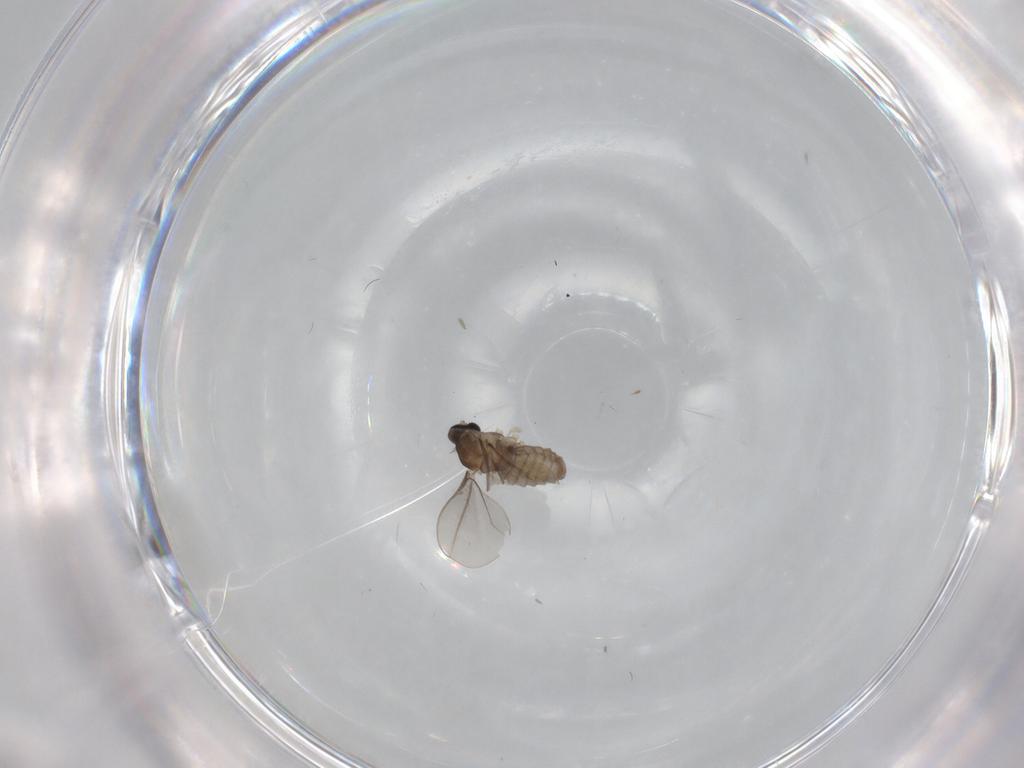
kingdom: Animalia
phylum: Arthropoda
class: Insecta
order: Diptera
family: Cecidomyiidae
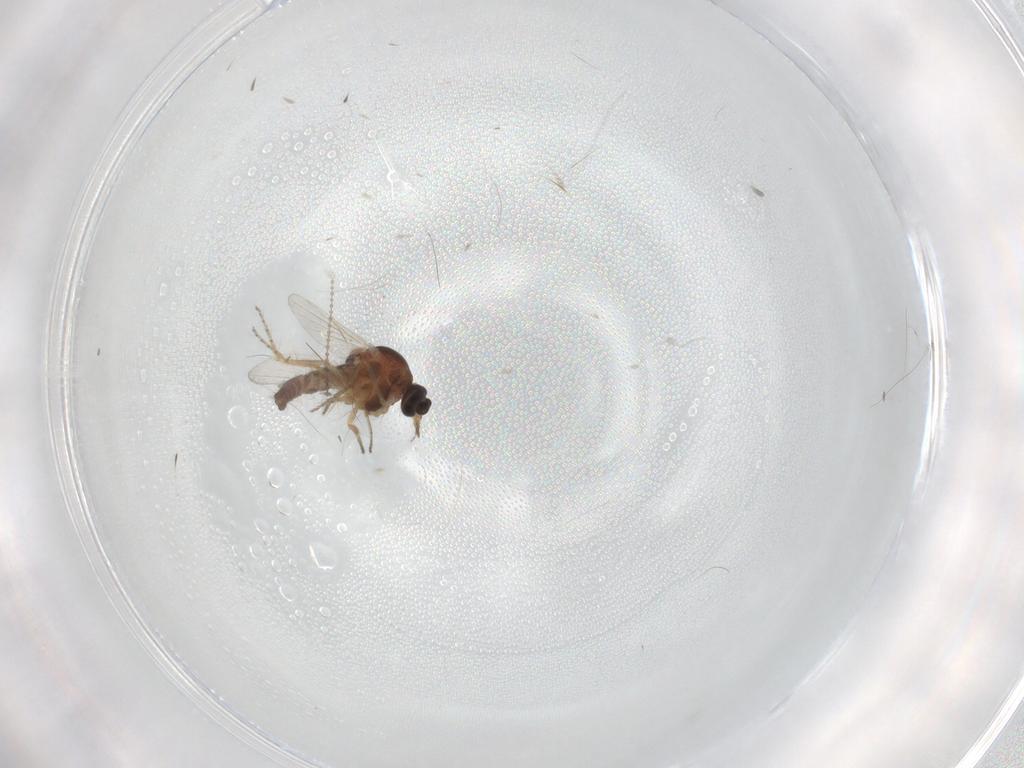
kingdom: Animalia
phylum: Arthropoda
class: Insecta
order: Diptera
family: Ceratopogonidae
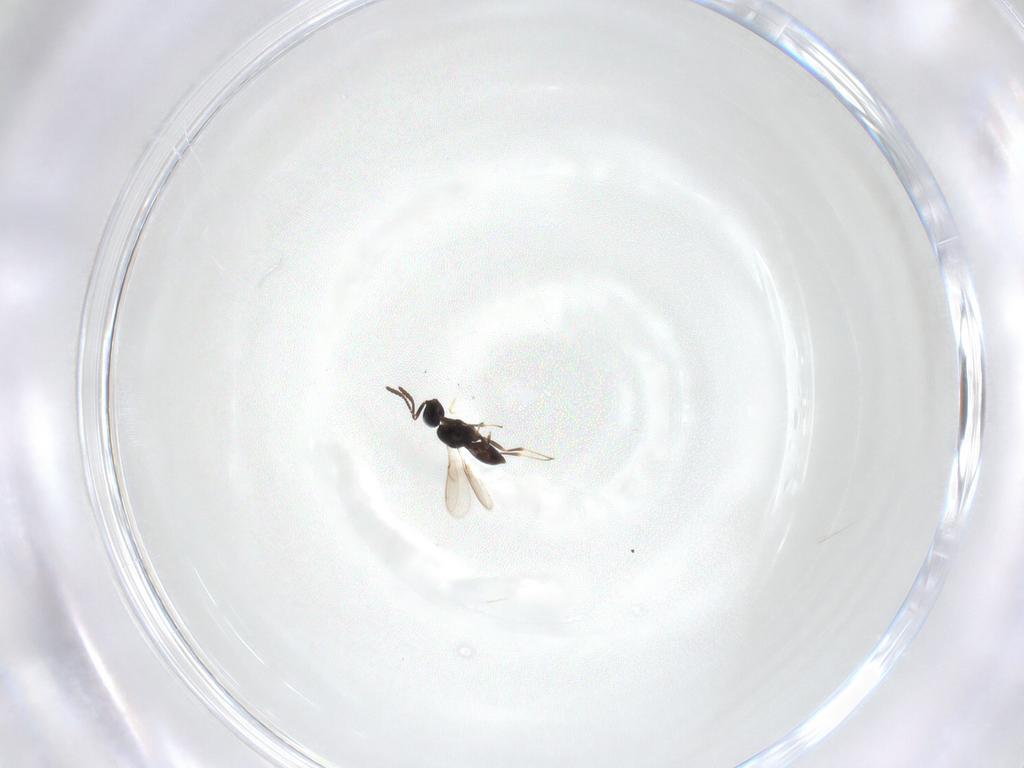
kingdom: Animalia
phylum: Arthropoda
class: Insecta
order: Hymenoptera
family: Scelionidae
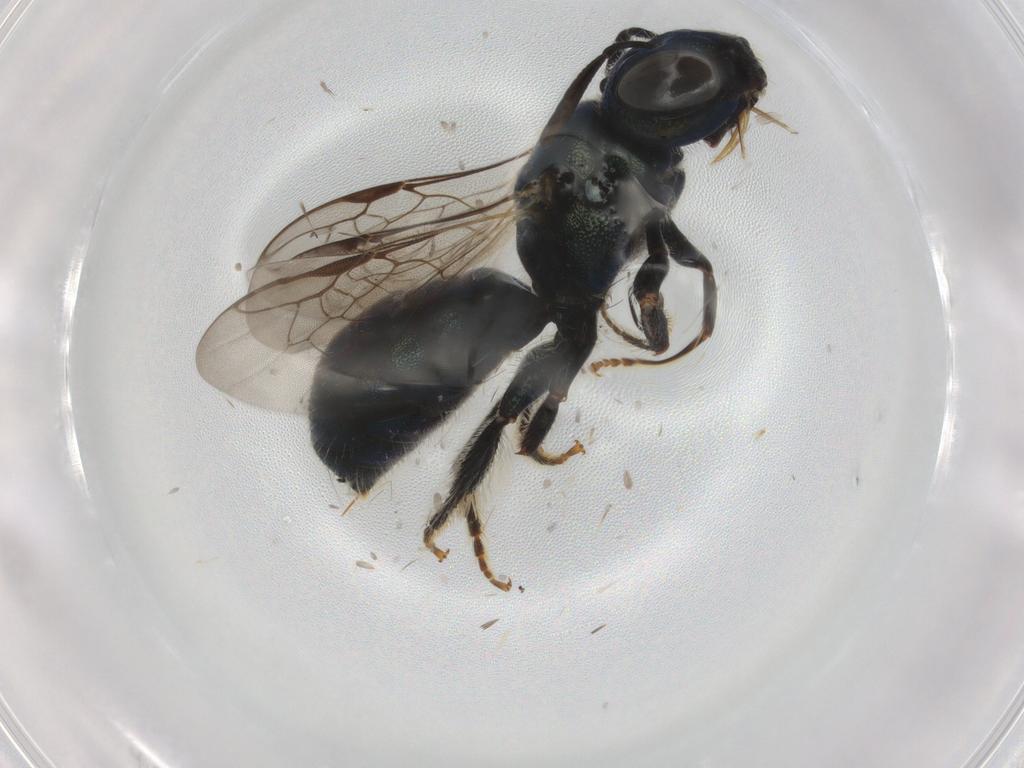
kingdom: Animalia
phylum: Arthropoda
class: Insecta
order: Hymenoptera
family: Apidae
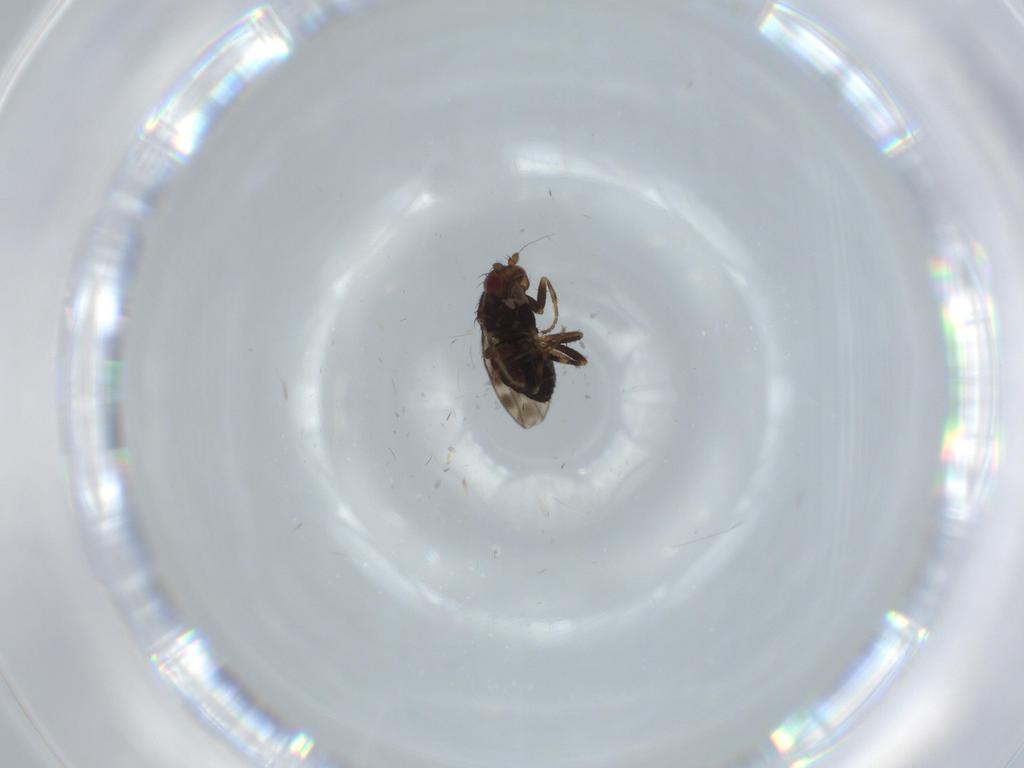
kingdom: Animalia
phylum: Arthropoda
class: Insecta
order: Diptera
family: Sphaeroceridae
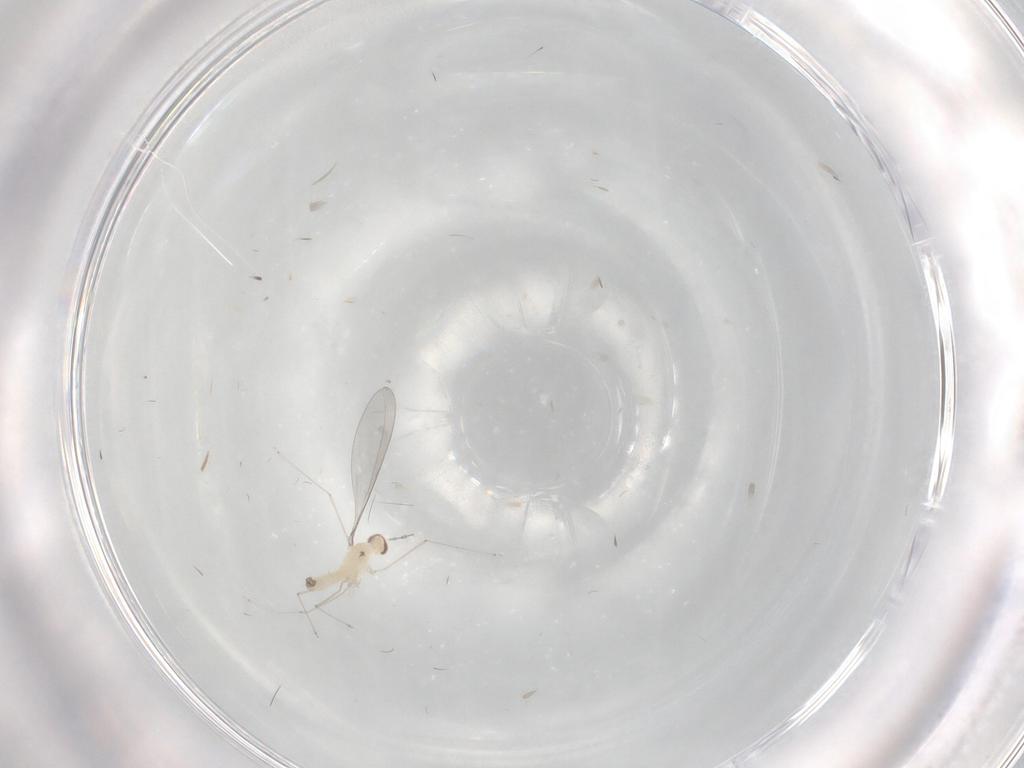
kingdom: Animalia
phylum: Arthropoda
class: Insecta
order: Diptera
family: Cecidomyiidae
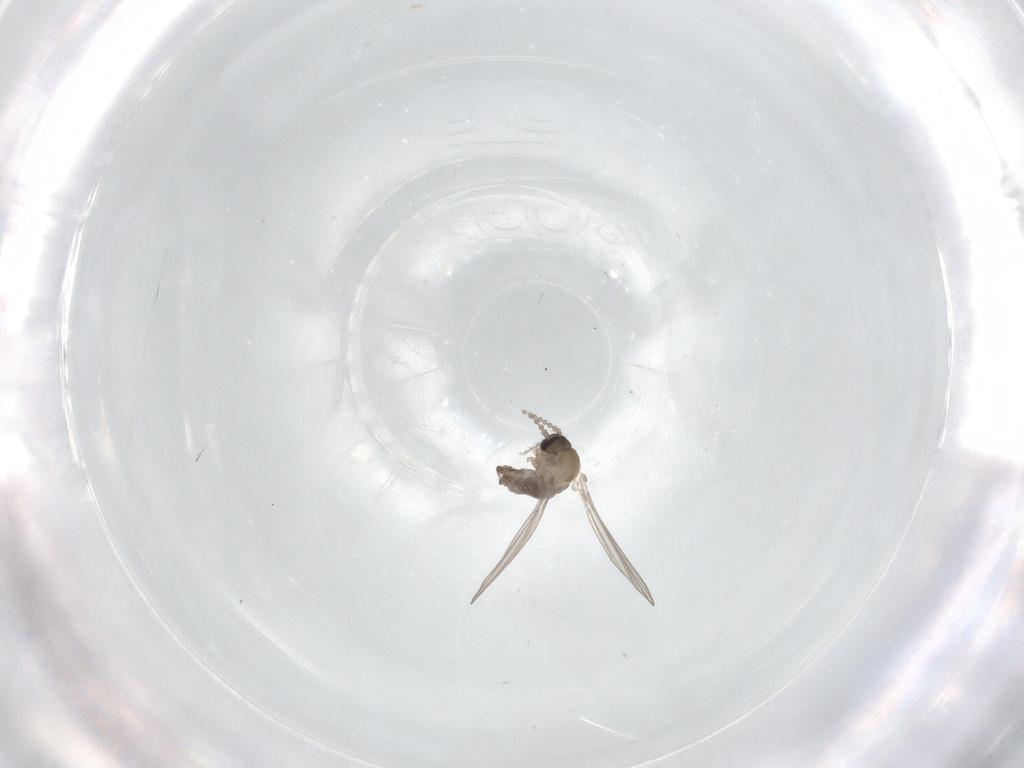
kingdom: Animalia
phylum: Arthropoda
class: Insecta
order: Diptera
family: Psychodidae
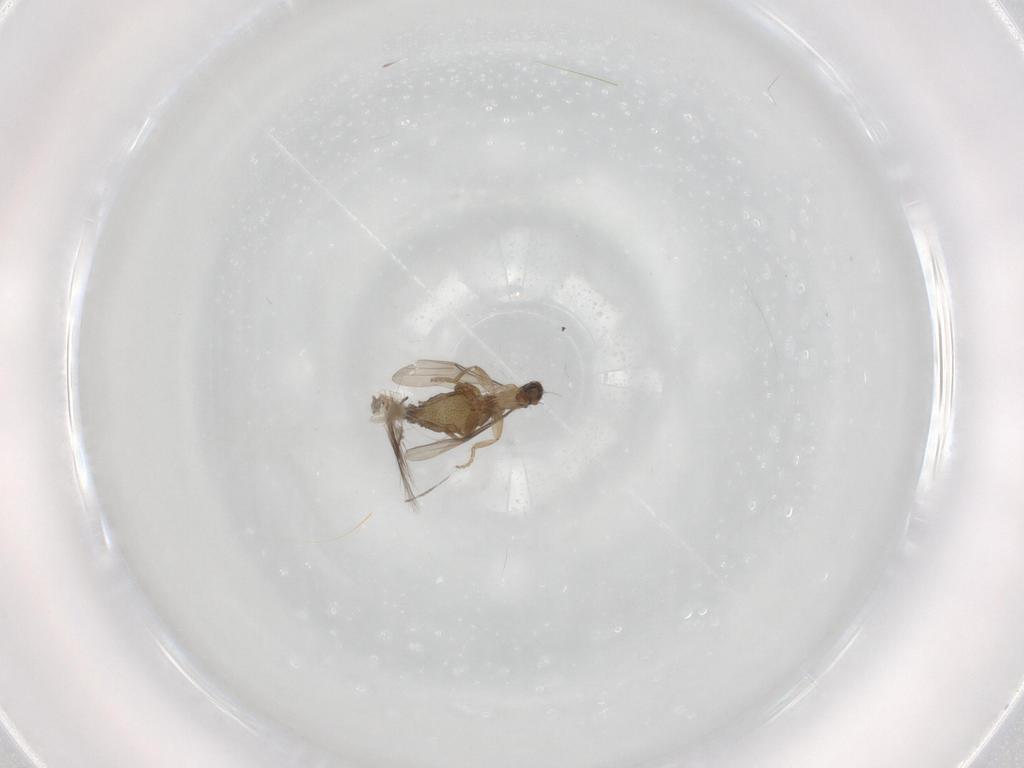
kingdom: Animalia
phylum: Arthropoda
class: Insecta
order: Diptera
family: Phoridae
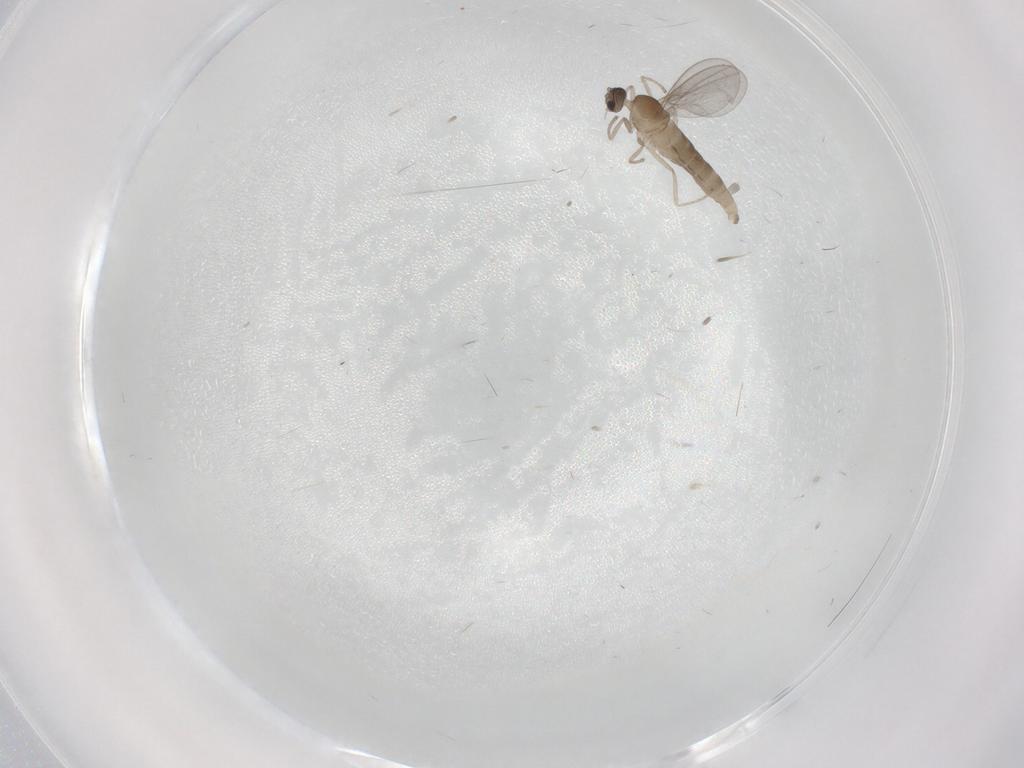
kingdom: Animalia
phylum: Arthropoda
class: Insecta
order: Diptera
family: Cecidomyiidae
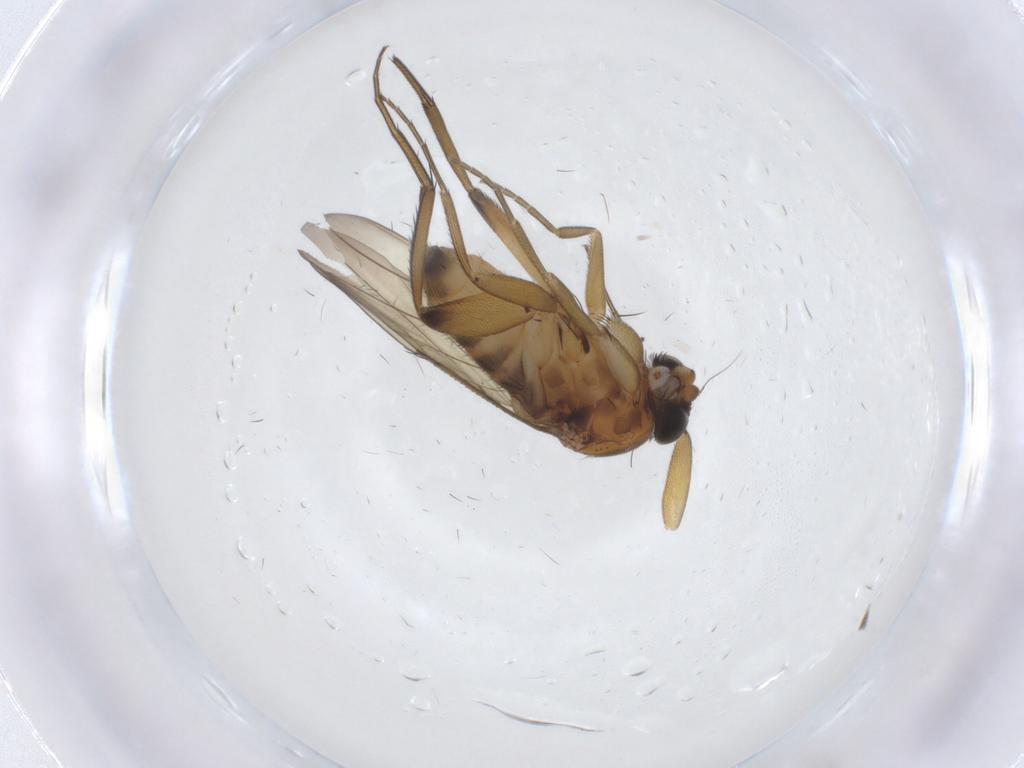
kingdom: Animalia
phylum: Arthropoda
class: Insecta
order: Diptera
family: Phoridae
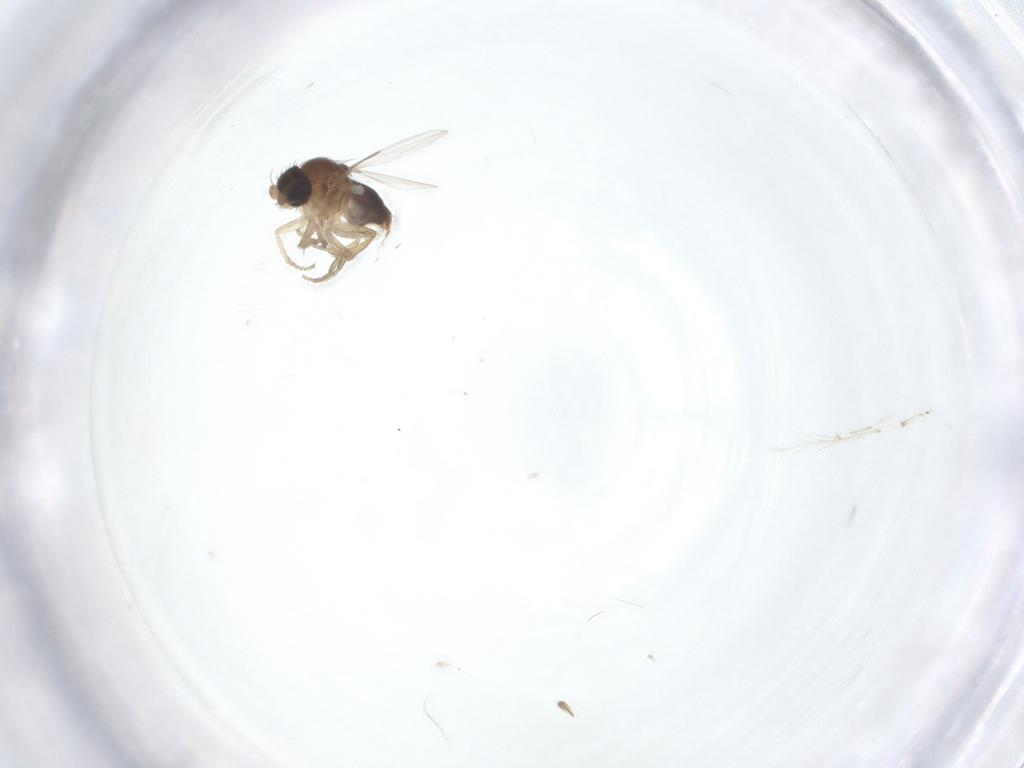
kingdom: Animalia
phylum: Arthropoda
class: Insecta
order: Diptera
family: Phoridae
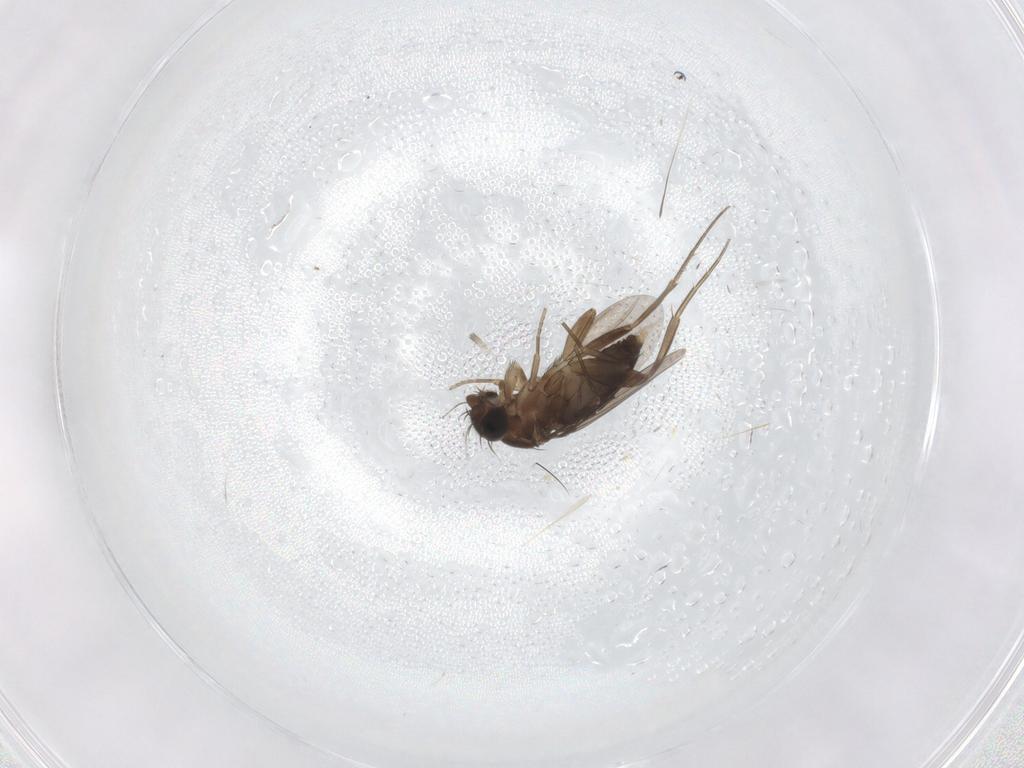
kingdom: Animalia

• • • •

=== Written problem ===
Write out every text line from all the rows above as a JSON list of strings, one string per line and no blank lines. Leave the pictures out.

=== Finished task ===
[
  "kingdom: Animalia",
  "phylum: Arthropoda",
  "class: Insecta",
  "order: Diptera",
  "family: Cecidomyiidae",
  "kingdom: Animalia",
  "phylum: Arthropoda",
  "class: Insecta",
  "order: Diptera",
  "family: Ceratopogonidae",
  "kingdom: Animalia",
  "phylum: Arthropoda",
  "class: Insecta",
  "order: Hymenoptera",
  "family: Scelionidae",
  "kingdom: Animalia",
  "phylum: Arthropoda",
  "class: Insecta",
  "order: Hymenoptera",
  "family: Apidae",
  "kingdom: Animalia",
  "phylum: Arthropoda",
  "class: Insecta",
  "order: Diptera",
  "family: Sphaeroceridae",
  "kingdom: Animalia",
  "phylum: Arthropoda",
  "class: Insecta",
  "order: Diptera",
  "family: Cecidomyiidae",
  "kingdom: Animalia",
  "phylum: Arthropoda",
  "class: Insecta",
  "order: Diptera",
  "family: Psychodidae",
  "kingdom: Animalia",
  "phylum: Arthropoda",
  "class: Insecta",
  "order: Diptera",
  "family: Phoridae",
  "kingdom: Animalia",
  "phylum: Arthropoda",
  "class: Insecta",
  "order: Diptera",
  "family: Cecidomyiidae",
  "kingdom: Animalia",
  "phylum: Arthropoda",
  "class: Insecta",
  "order: Diptera",
  "family: Phoridae",
  "kingdom: Animalia",
  "phylum: Arthropoda",
  "class: Insecta",
  "order: Diptera",
  "family: Phoridae",
  "kingdom: Animalia"
]